Ein weiteres Thema des Gesprächs war die Frage nach der Sicherheit kritischer Infrastruktur. Die Stromversorgung gehört zur kritischen Infrastruktur eines Landes. „Wenn wir über Energiesicherheit sprechen, müssen wir auch darüber nachdenken, wie abhängig wir bei zentralen Technologien von außereuropäischen Herstellern sein wollen“, so Lugk. „Wir prüfen in anderen sensiblen Bereichen, wie z. B. unserem Mobilfunknetz, sehr genau, welche Technologien in unseren Netzen eingesetzt werden. Diese Fragen sollten wir auch bei zentralen Komponenten unserer Energieversorgung im Blick behalten.“

Dabei spiele auch der Umgang mit Energiedaten eine Rolle. Systeme zur Steuerung und Auswertung von Stromerzeugung und -verbrauch verarbeiten große Datenmengen. Europäische Anbieter unterliegen dabei den hiesigen Datenschutz- und Sicherheitsstandards und betreiben ihre Server in der Regel innerhalb Europas.
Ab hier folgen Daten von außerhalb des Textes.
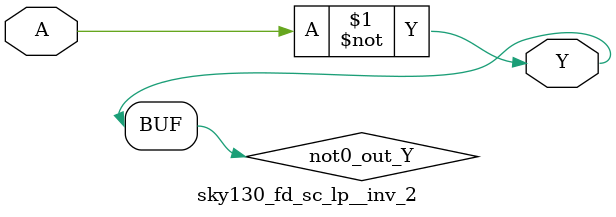
<source format=v>
/*
 * Copyright 2020 The SkyWater PDK Authors
 *
 * Licensed under the Apache License, Version 2.0 (the "License");
 * you may not use this file except in compliance with the License.
 * You may obtain a copy of the License at
 *
 *     https://www.apache.org/licenses/LICENSE-2.0
 *
 * Unless required by applicable law or agreed to in writing, software
 * distributed under the License is distributed on an "AS IS" BASIS,
 * WITHOUT WARRANTIES OR CONDITIONS OF ANY KIND, either express or implied.
 * See the License for the specific language governing permissions and
 * limitations under the License.
 *
 * SPDX-License-Identifier: Apache-2.0
*/


`ifndef SKY130_FD_SC_LP__INV_2_FUNCTIONAL_V
`define SKY130_FD_SC_LP__INV_2_FUNCTIONAL_V

/**
 * inv: Inverter.
 *
 * Verilog simulation functional model.
 */

`timescale 1ns / 1ps
`default_nettype none

`celldefine
module sky130_fd_sc_lp__inv_2 (
    Y,
    A
);

    // Module ports
    output Y;
    input  A;

    // Local signals
    wire not0_out_Y;

    //  Name  Output      Other arguments
    not not0 (not0_out_Y, A              );
    buf buf0 (Y         , not0_out_Y     );

endmodule
`endcelldefine

`default_nettype wire
`endif  // SKY130_FD_SC_LP__INV_2_FUNCTIONAL_V

</source>
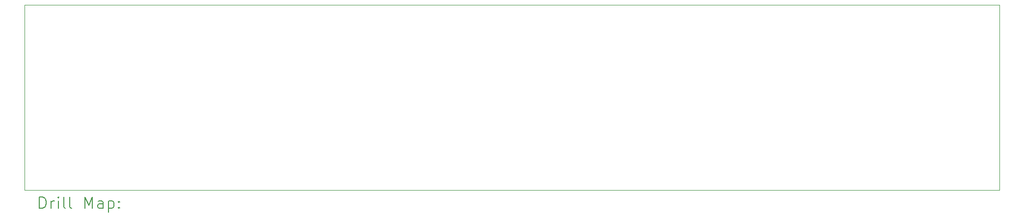
<source format=gbr>
%TF.GenerationSoftware,KiCad,Pcbnew,8.0.3*%
%TF.CreationDate,2024-06-20T18:25:41+01:00*%
%TF.ProjectId,BClock,42436c6f-636b-42e6-9b69-6361645f7063,rev?*%
%TF.SameCoordinates,Original*%
%TF.FileFunction,Drillmap*%
%TF.FilePolarity,Positive*%
%FSLAX45Y45*%
G04 Gerber Fmt 4.5, Leading zero omitted, Abs format (unit mm)*
G04 Created by KiCad (PCBNEW 8.0.3) date 2024-06-20 18:25:41*
%MOMM*%
%LPD*%
G01*
G04 APERTURE LIST*
%ADD10C,0.050000*%
%ADD11C,0.200000*%
G04 APERTURE END LIST*
D10*
X6858000Y-7424650D02*
X23672800Y-7424650D01*
X23672800Y-10625050D01*
X6858000Y-10625050D01*
X6858000Y-7424650D01*
D11*
X7116277Y-10939034D02*
X7116277Y-10739034D01*
X7116277Y-10739034D02*
X7163896Y-10739034D01*
X7163896Y-10739034D02*
X7192467Y-10748558D01*
X7192467Y-10748558D02*
X7211515Y-10767605D01*
X7211515Y-10767605D02*
X7221039Y-10786653D01*
X7221039Y-10786653D02*
X7230562Y-10824748D01*
X7230562Y-10824748D02*
X7230562Y-10853320D01*
X7230562Y-10853320D02*
X7221039Y-10891415D01*
X7221039Y-10891415D02*
X7211515Y-10910462D01*
X7211515Y-10910462D02*
X7192467Y-10929510D01*
X7192467Y-10929510D02*
X7163896Y-10939034D01*
X7163896Y-10939034D02*
X7116277Y-10939034D01*
X7316277Y-10939034D02*
X7316277Y-10805700D01*
X7316277Y-10843796D02*
X7325801Y-10824748D01*
X7325801Y-10824748D02*
X7335324Y-10815224D01*
X7335324Y-10815224D02*
X7354372Y-10805700D01*
X7354372Y-10805700D02*
X7373420Y-10805700D01*
X7440086Y-10939034D02*
X7440086Y-10805700D01*
X7440086Y-10739034D02*
X7430562Y-10748558D01*
X7430562Y-10748558D02*
X7440086Y-10758081D01*
X7440086Y-10758081D02*
X7449610Y-10748558D01*
X7449610Y-10748558D02*
X7440086Y-10739034D01*
X7440086Y-10739034D02*
X7440086Y-10758081D01*
X7563896Y-10939034D02*
X7544848Y-10929510D01*
X7544848Y-10929510D02*
X7535324Y-10910462D01*
X7535324Y-10910462D02*
X7535324Y-10739034D01*
X7668658Y-10939034D02*
X7649610Y-10929510D01*
X7649610Y-10929510D02*
X7640086Y-10910462D01*
X7640086Y-10910462D02*
X7640086Y-10739034D01*
X7897229Y-10939034D02*
X7897229Y-10739034D01*
X7897229Y-10739034D02*
X7963896Y-10881891D01*
X7963896Y-10881891D02*
X8030562Y-10739034D01*
X8030562Y-10739034D02*
X8030562Y-10939034D01*
X8211515Y-10939034D02*
X8211515Y-10834272D01*
X8211515Y-10834272D02*
X8201991Y-10815224D01*
X8201991Y-10815224D02*
X8182943Y-10805700D01*
X8182943Y-10805700D02*
X8144848Y-10805700D01*
X8144848Y-10805700D02*
X8125801Y-10815224D01*
X8211515Y-10929510D02*
X8192467Y-10939034D01*
X8192467Y-10939034D02*
X8144848Y-10939034D01*
X8144848Y-10939034D02*
X8125801Y-10929510D01*
X8125801Y-10929510D02*
X8116277Y-10910462D01*
X8116277Y-10910462D02*
X8116277Y-10891415D01*
X8116277Y-10891415D02*
X8125801Y-10872367D01*
X8125801Y-10872367D02*
X8144848Y-10862843D01*
X8144848Y-10862843D02*
X8192467Y-10862843D01*
X8192467Y-10862843D02*
X8211515Y-10853320D01*
X8306753Y-10805700D02*
X8306753Y-11005700D01*
X8306753Y-10815224D02*
X8325801Y-10805700D01*
X8325801Y-10805700D02*
X8363896Y-10805700D01*
X8363896Y-10805700D02*
X8382943Y-10815224D01*
X8382943Y-10815224D02*
X8392467Y-10824748D01*
X8392467Y-10824748D02*
X8401991Y-10843796D01*
X8401991Y-10843796D02*
X8401991Y-10900939D01*
X8401991Y-10900939D02*
X8392467Y-10919986D01*
X8392467Y-10919986D02*
X8382943Y-10929510D01*
X8382943Y-10929510D02*
X8363896Y-10939034D01*
X8363896Y-10939034D02*
X8325801Y-10939034D01*
X8325801Y-10939034D02*
X8306753Y-10929510D01*
X8487705Y-10919986D02*
X8497229Y-10929510D01*
X8497229Y-10929510D02*
X8487705Y-10939034D01*
X8487705Y-10939034D02*
X8478182Y-10929510D01*
X8478182Y-10929510D02*
X8487705Y-10919986D01*
X8487705Y-10919986D02*
X8487705Y-10939034D01*
X8487705Y-10815224D02*
X8497229Y-10824748D01*
X8497229Y-10824748D02*
X8487705Y-10834272D01*
X8487705Y-10834272D02*
X8478182Y-10824748D01*
X8478182Y-10824748D02*
X8487705Y-10815224D01*
X8487705Y-10815224D02*
X8487705Y-10834272D01*
M02*

</source>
Mit Blick auf die aktuellen politischen Diskussionen erklärte Lugk: „Die Vorschläge aus dem Bundeswirtschaftsministerium werden wir uns im parlamentarischen Verfahren sehr genau ansehen und gemeinsam mit dem Koalitionspartner beraten. Für uns als SPD-Bundestagsfraktion ist klar: Rückschritte beim Ausbau der erneuerbaren Energien oder Maßnahmen, die Investitionen in Photovoltaik erschweren, sehen wir kritisch. Die Energiewende muss weiterhin verlässlich, wirtschaftlich und sozial ausgewogen gestaltet werden und darf keine Arbeitsplätze gefährden.“

„Der Austausch bei Kostal habe deutlich gemacht, wie wichtig stabile politische Rahmenbedingungen für Unternehmen und Beschäftigte sind“, so Lugk.